僕は男性を川から引き上げたことを後悔していた。曰く、目の前の男性は「死ぬつもりで川に飛び込んだ」らしいのだ。要するに入水。どうやらこの人は世にも奇妙な `死にたがり´ というものなのだ。

よりにもよって、そんな面倒極まりなさそうな人種を、僕は引き上げてしまった。これではただの飛び込み損だ。

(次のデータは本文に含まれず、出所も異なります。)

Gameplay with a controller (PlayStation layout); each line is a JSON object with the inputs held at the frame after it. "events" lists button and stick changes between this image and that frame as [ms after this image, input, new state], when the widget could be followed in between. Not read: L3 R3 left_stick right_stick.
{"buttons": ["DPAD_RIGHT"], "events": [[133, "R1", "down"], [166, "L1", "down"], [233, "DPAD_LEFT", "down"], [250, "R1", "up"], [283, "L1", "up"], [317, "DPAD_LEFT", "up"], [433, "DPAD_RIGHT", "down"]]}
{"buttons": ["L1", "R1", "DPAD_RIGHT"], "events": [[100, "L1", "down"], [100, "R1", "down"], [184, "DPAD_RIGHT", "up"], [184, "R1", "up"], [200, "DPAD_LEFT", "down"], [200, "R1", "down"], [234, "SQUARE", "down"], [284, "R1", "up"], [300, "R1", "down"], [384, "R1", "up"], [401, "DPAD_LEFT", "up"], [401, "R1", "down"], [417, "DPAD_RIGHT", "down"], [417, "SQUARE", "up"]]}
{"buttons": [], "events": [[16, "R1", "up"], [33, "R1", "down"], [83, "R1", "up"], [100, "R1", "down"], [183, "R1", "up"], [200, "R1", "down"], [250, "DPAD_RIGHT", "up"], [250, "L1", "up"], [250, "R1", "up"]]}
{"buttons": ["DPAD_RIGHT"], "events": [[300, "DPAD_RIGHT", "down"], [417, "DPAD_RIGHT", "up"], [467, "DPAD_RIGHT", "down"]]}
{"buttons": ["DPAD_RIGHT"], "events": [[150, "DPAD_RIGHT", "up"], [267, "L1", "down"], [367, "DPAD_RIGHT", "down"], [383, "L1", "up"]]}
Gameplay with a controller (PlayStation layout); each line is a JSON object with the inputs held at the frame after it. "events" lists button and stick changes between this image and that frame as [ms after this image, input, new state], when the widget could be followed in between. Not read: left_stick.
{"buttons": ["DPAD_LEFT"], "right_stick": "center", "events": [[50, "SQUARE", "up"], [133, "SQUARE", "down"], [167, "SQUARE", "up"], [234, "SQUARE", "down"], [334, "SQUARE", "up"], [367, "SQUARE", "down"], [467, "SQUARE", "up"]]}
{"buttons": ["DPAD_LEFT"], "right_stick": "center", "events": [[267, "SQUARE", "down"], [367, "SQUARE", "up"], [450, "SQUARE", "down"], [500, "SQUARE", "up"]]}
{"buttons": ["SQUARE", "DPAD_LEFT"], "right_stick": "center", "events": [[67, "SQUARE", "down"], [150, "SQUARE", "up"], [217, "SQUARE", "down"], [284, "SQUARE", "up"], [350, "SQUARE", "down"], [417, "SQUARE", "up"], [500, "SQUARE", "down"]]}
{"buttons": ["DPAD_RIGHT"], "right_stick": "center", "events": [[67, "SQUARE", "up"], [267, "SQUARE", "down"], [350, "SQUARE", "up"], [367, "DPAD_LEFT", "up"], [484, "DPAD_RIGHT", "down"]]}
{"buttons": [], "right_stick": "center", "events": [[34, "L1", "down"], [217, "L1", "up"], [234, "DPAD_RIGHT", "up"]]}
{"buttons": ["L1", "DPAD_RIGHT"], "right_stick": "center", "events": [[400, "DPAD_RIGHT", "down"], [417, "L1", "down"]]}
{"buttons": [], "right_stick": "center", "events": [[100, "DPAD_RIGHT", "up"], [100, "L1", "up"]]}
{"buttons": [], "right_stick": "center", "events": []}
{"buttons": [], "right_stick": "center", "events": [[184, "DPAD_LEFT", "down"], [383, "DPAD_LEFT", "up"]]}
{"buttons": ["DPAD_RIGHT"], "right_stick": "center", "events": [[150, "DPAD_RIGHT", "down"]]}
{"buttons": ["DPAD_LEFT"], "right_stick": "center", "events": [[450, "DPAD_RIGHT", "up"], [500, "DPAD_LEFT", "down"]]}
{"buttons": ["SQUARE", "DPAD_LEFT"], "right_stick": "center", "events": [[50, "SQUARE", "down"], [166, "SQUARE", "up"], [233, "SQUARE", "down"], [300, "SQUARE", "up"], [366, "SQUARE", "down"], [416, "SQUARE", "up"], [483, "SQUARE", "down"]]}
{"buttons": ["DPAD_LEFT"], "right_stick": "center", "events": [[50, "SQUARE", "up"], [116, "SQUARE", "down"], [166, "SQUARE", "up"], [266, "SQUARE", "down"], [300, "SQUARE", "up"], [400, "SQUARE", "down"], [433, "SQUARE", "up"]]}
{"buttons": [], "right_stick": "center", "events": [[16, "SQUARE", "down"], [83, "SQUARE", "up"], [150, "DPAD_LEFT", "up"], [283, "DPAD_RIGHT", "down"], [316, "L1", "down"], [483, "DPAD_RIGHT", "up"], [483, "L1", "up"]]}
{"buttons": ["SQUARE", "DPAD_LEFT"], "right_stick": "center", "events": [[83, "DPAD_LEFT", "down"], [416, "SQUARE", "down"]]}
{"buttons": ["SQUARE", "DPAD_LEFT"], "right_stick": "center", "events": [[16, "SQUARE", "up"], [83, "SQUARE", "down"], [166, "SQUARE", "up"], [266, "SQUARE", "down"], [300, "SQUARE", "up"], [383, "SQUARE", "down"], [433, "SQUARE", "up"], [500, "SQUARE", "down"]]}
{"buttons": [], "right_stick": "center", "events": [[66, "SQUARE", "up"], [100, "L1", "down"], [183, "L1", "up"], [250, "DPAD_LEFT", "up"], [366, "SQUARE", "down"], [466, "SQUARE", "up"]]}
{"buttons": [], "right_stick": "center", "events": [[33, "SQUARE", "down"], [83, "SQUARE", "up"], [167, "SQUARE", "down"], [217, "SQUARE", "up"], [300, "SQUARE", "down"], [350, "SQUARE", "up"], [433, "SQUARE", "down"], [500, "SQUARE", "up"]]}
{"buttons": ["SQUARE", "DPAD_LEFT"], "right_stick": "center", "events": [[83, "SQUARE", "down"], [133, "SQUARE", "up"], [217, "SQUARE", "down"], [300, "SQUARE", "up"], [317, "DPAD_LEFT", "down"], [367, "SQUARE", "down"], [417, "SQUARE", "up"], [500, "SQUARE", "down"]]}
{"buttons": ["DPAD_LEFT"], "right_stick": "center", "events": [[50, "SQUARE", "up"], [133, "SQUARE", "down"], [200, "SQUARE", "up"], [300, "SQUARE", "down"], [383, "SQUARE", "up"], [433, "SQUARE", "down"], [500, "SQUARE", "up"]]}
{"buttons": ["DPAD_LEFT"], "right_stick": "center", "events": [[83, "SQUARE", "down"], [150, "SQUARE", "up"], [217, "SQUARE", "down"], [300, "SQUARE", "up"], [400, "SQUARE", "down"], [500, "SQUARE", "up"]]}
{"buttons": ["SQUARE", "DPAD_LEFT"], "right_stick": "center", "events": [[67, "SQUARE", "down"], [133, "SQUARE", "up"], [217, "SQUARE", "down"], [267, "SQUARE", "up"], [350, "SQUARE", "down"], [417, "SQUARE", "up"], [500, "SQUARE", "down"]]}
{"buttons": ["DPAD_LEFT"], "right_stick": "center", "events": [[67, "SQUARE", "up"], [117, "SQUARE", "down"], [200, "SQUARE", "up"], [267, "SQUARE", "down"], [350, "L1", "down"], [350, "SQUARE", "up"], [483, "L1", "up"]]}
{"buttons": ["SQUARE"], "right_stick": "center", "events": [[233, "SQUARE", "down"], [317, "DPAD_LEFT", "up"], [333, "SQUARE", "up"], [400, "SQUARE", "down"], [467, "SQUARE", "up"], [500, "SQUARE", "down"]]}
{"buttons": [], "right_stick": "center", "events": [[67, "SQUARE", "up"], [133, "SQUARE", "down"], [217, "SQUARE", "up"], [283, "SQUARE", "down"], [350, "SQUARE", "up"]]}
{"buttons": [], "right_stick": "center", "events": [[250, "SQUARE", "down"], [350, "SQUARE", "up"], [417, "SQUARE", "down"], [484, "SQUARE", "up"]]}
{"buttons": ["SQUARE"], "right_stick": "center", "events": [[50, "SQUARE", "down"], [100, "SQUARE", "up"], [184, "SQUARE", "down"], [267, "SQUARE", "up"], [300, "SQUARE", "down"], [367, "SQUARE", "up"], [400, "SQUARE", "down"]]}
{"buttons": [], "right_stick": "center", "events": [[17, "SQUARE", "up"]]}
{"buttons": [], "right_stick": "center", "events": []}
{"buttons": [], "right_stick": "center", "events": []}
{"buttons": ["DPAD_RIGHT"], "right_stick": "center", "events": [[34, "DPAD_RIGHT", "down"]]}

隣にいたAちゃんは珍獣を見るかの如き眼差しで彼を見つめていた。入水男性もまた、Aちゃんを見つめていた。二人の間に流れる不思議な空気に耐えられなくなっていると、向こう岸から怒鳴り声が聞こえてきた。


「こんな処に居ったか!唐変木!」

「おー、国木田くん。ご苦労様ー!」


国木田くん、と呼ばれた男性は青筋を浮かべながら入水男性に文句を云っている。入水男性は無視をし、───というか耳にすら入っていないのかもしれない───彼は同僚なのだよ、と笑みを浮かべる。


「そういえば君たちの名前は?」

「中島敦、ですけど」

「君は?」

「……七竈Aと申します」


Aちゃんの名を聞くと彼は矢っ張りか、とまるで最初から知っていたかのように笑った。その笑みがなんとなく不気味に感じて、僕は彼の視界からAちゃんを隠すように前に立った。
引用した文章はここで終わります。